Hydraulic fracturing of wells in naturally fractured reservoirs can differ dramatically from fracturing wells in conventional iso- tropic reservoirs. Fluid leakoff is the primary difference. In conventional reservoirs, fluid leakoff is controlled by reservoir matrix and fracture fluid parameters. The fluid leakoff rate in naturally fractured reservoirs is typically excessive and completely dominated by the natural fractures.
Historically, attempts to fracture stimulate wells in naturally fractured reservoirs have been unsuccessful due to high leakoff rates and gel damage. The typical approach is to attempt to control the leakoff with larger pad volumes and solid fluid loss additives. This approach is not universally effective and can do more harm than good.
This paper presents several field examples of a fracture stimulation program performed on the naturally fractured Devonian carbonate of West Texas. Qualitative pressure decline analysis and net treating pressure interpretation techniques were utilized to evaluate the existence of natural fractures in the Devonian Formation. Quantitative techniques were utilized to assess the importance of the natural fractures to the fracturing process. This paper demonstrates that bottom hole pressure monitoring of fracture stimulations has benefits over conducting minifrac treatments in naturally fractured reservoirs. Finally, the results of this evaluation were used to redesign fracture treatments to ensure maximum productivity and minimize costs.
Hydraulic fracturing in naturally fractured or fissured reservoirs can differ greatly from hydraulic fracturing in conventional reservoirs. In conventional reservoirs, fluid leakoff is dependent on matrix permeability, fluid viscosity, and reservoir fluid compressibility. Fluid leakoff in naturally fractured reservoirs is dominated by the natural fractures themselves. This fissure-dominated leakoff mechanism varies with stress or net pressure and, as a result, is less predictable. Because of this, treatments in naturally fractured reservoirs often terminate prematurely. As a result, it is critical that the existence of natural fractures be known prior to the hydraulic fracture treatment so that methods are employed to eliminate or at least minimize excessive leakoff. These methods have included the use of 100 mesh sand and/or silica flour and excessive fluid volumes and rates (i.e., live with it). Each of these techniques has had limited success.
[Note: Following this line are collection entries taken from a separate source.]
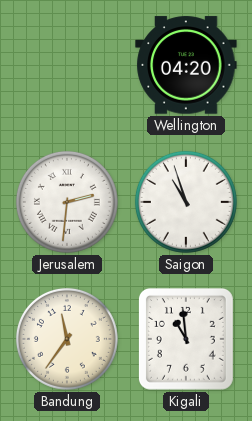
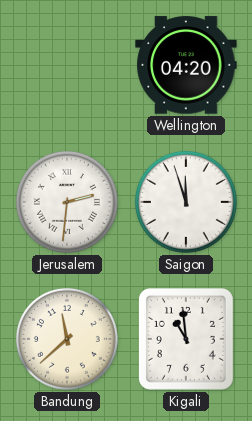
Saigon: 10:57 -> 11:57
Bandung: 11:36 -> 11:38
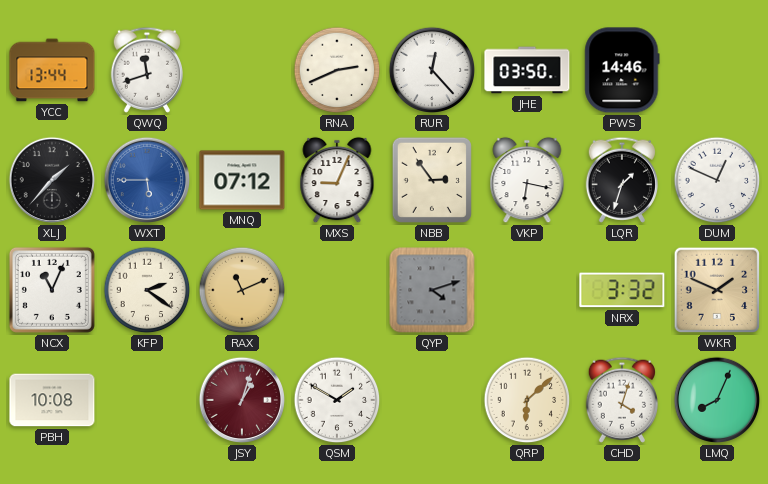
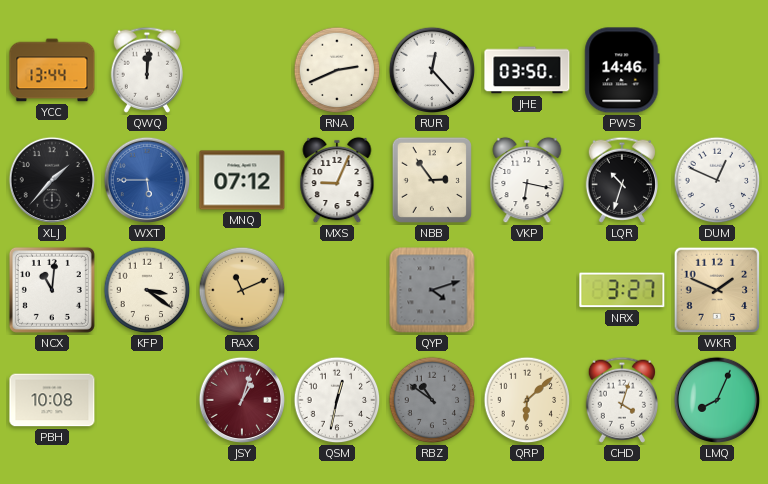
QWQ: 11:42 -> 12:01
LQR: 1:33 -> 10:33
NCX: 11:04 -> 11:01
KFP: 2:21 -> 3:21
NRX: 3:32 -> 3:27
QSM: 1:50 -> 12:32
RBZ: none -> 10:51
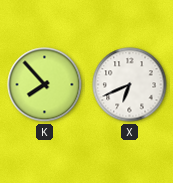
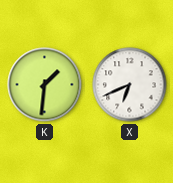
K: 7:53 -> 1:31
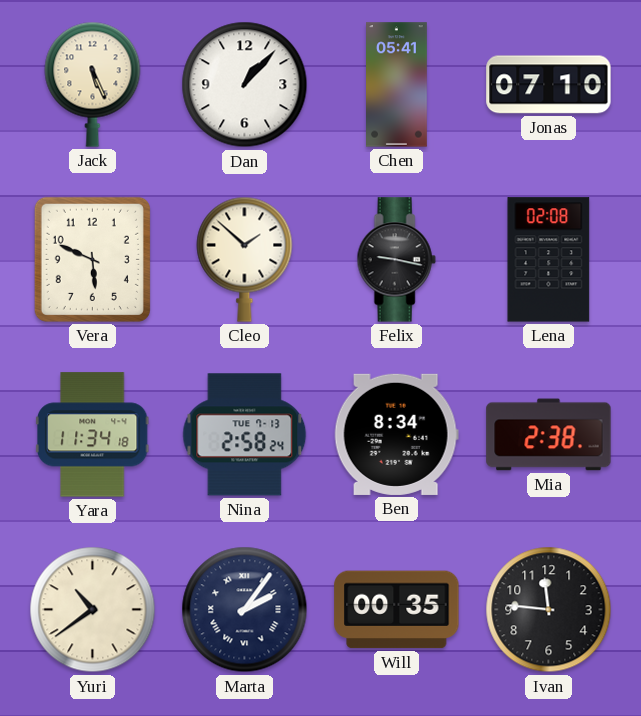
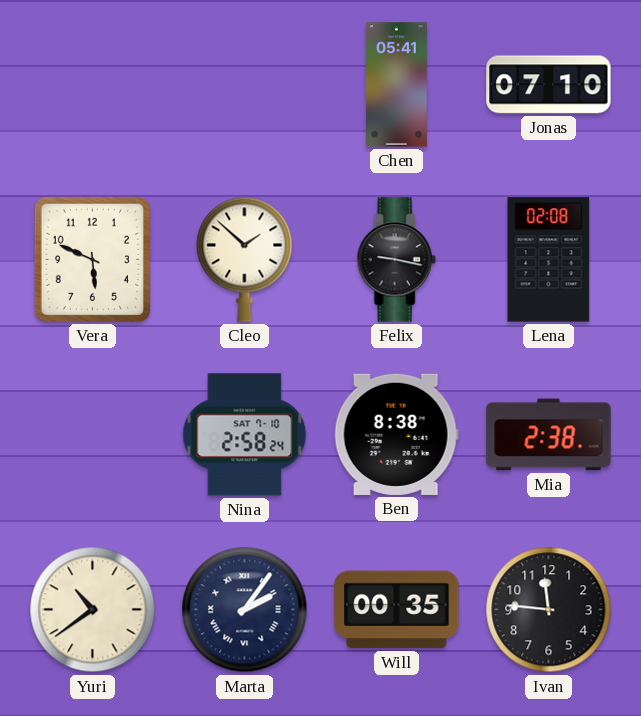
Jack: 5:26 -> none
Dan: 1:07 -> none
Yara: 11:34 -> none
Nina date: TUE 7-13 -> SAT 7-10
Ben: 8:34 -> 8:38
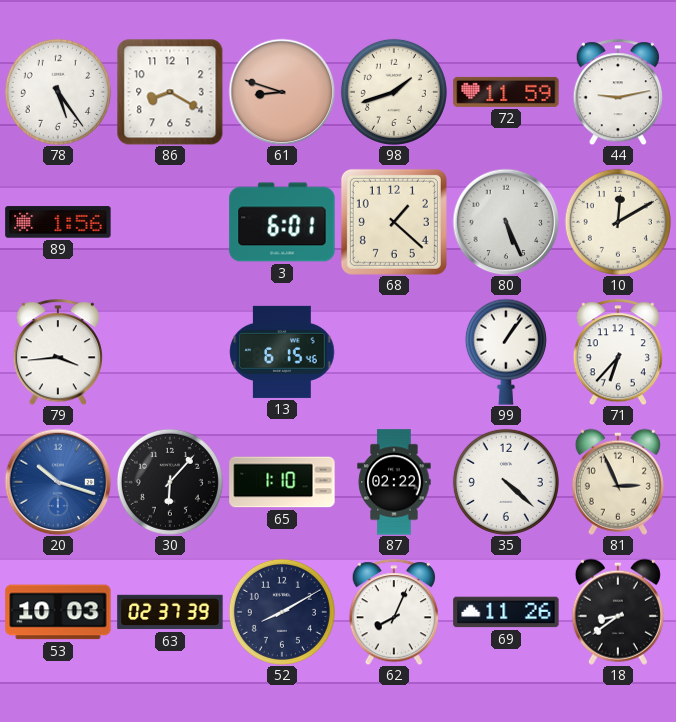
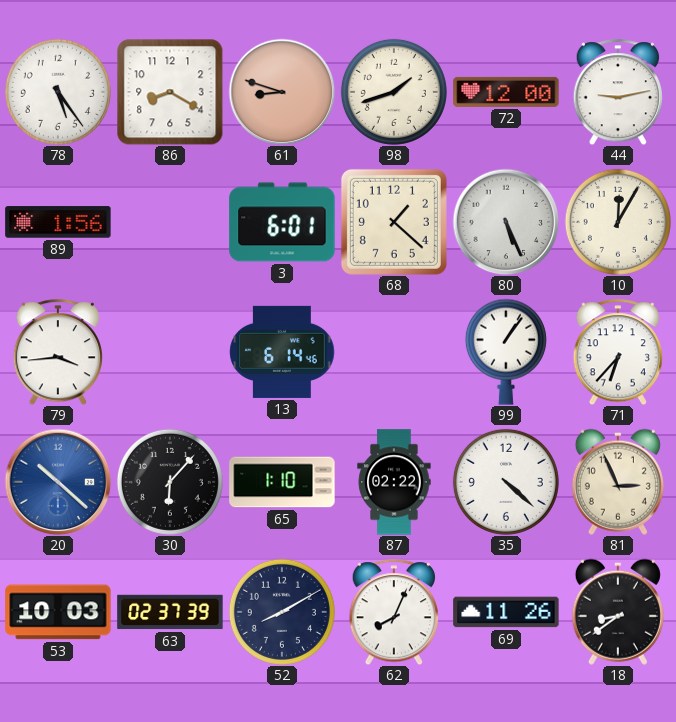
72: 11:59 -> 12:00
10: 12:10 -> 12:05
13: 6:15 -> 6:14
20: 10:18 -> 10:22
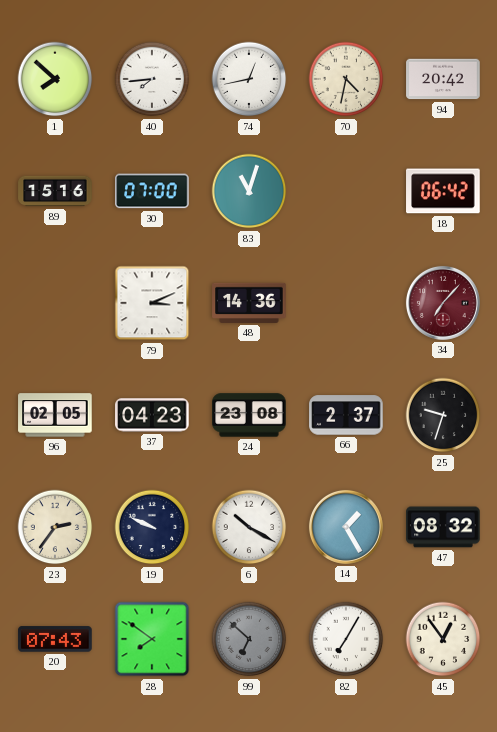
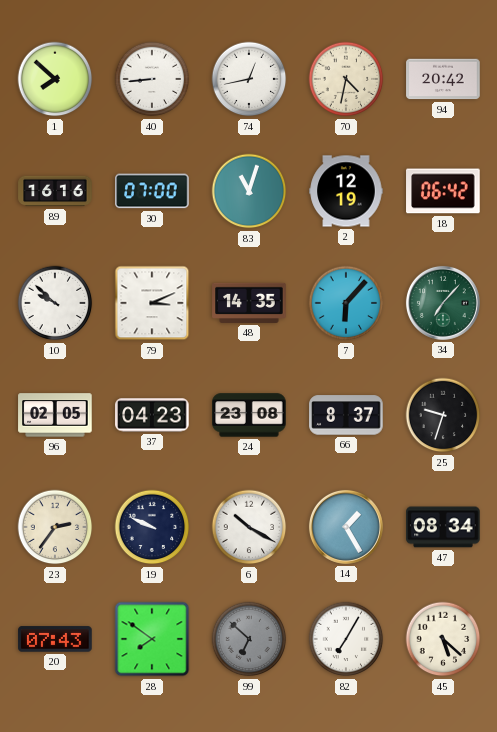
40: 7:44 -> 8:44
89: 15:16 -> 16:16
2: none -> 12:19
10: none -> 9:52
48: 14:36 -> 14:35
7: none -> 6:07
34 dial: burgundy -> green
66: 2:37 -> 8:37
47: 08:32 -> 08:34
45: 12:54 -> 5:22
Nolte and Smith showed how natural fractures affected net treating pressures and established that treating pressures in excess of the critical pressure generally resulted in premature screenouts. In addition, they showed a qualitative method of identifying natural fractures by evaluating a log-log plot of net treating pressure versus pump time. Their work showed net pressure tends to flatten when excessive leakoff to the natural fractures occurs (i.e., the critical pressure is achieved). This qualitative interpretation technique has become an industry standard.
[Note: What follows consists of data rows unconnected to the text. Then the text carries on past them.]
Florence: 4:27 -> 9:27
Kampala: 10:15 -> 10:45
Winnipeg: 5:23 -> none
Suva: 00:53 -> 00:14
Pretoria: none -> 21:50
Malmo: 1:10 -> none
NoIte presented diagnostic techniques for analyzing fracture behavior from pressure decline analysis. He showed diagnostic techniques for interpreting conventional and abnormal leakoff phenomena and qualitative techniques for identifying the existence of natural fractures. He further showed that the pressure decline function, G, for pressure-dependent leakoff is convex in character, and can be used as a diagnostic test of pressure-dependent leakoff.
Numerous authors have presented results which showed that hydraulic fracturing in naturally fractured reservoirs can adversely impact well erformance due to gel damage and/or stress sensitivity. These works highlight the detrimental effects of excessive leakoff in naturally fractured reservoirs.
Mukherjee showed the stress-sensitive nature of the fluid leakoff and proposed methodology to handle fluid leakoff as a function of net treating pressure. Warpinski showed that the fluid leakoff to natural fracture systems can be as much as 50 times greater than matrix leakoff. He further presented the successful application of 100 mesh sand as a fluid loss additive in naturally fractured reservoirs to minimize these detrimental effects, as did Northcutt et al.